# nice iPhone adapter for '07 Jetta Wolfsburg?



## manodud (May 8, 2007)

Could anyone suggest a really nice iPhone adapter for my 07 Wolfsburg Jetta? I'd like 
- not too many wires hangin around 
- superb audio quality.
- Budget: <=$150
oh yeah, and DIY friendly...
Thanks a bunch...


----------



## [email protected] (Jan 26, 2006)

*Re: nice iPhone adapter for '07 Jetta Wolfsburg? (manodud)*

http://enfigcarstereo.com/shop....html
any of those will work for you
I'd suggest the blitzsafe or the Dice unit depending on your needs and budget


----------



## [email protected] (Dec 3, 2007)

*Re: nice iPhone adapter for '07 Jetta Wolfsburg? (manodud)*


_Quote, originally posted by *manodud* »_Could anyone suggest a really nice iPhone adapter for my 07 Wolfsburg Jetta?
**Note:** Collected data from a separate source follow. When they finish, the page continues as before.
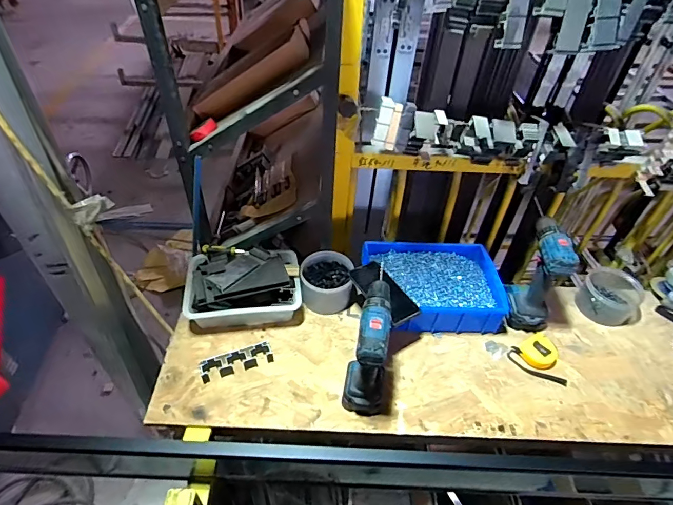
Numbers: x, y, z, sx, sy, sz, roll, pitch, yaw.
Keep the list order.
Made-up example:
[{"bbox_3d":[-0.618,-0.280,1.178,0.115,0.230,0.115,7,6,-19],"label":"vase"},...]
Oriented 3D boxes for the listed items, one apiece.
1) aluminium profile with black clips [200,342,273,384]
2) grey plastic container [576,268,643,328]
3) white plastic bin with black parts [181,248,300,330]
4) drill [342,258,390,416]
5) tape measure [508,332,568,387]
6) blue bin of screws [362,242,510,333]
[{"bbox_3d":[-0.194,0.213,0.801,0.137,0.030,0.036,-12,47,-17],"label":"aluminium profile with black clips"},{"bbox_3d":[0.625,0.095,0.938,0.125,0.073,0.120,3,44,-3],"label":"grey plastic container"},{"bbox_3d":[-0.198,0.070,0.895,0.235,0.101,0.165,-1,45,-7],"label":"white plastic bin with black parts"},{"bbox_3d":[0.069,0.172,0.731,0.070,0.223,0.161,15,45,10],"label":"drill"},{"bbox_3d":[0.423,0.216,0.835,0.090,0.029,0.109,-26,52,-28],"label":"tape measure"},{"bbox_3d":[0.217,0.076,0.931,0.286,0.087,0.231,-4,45,-9],"label":"blue bin of screws"}]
I'd like 
- not too many wires hangin around 
- superb audio quality.
- Budget: <=$150
oh yeah, and DIY friendly...
Thanks a bunch...

The DICE i-VW-R would be a nice addition to your Jetta and offers exactly what you want, CD-quality audio with only the iPod cable being visible (unless in glovebox), and under your budget if purchased through Enfig. AND DIY!


----------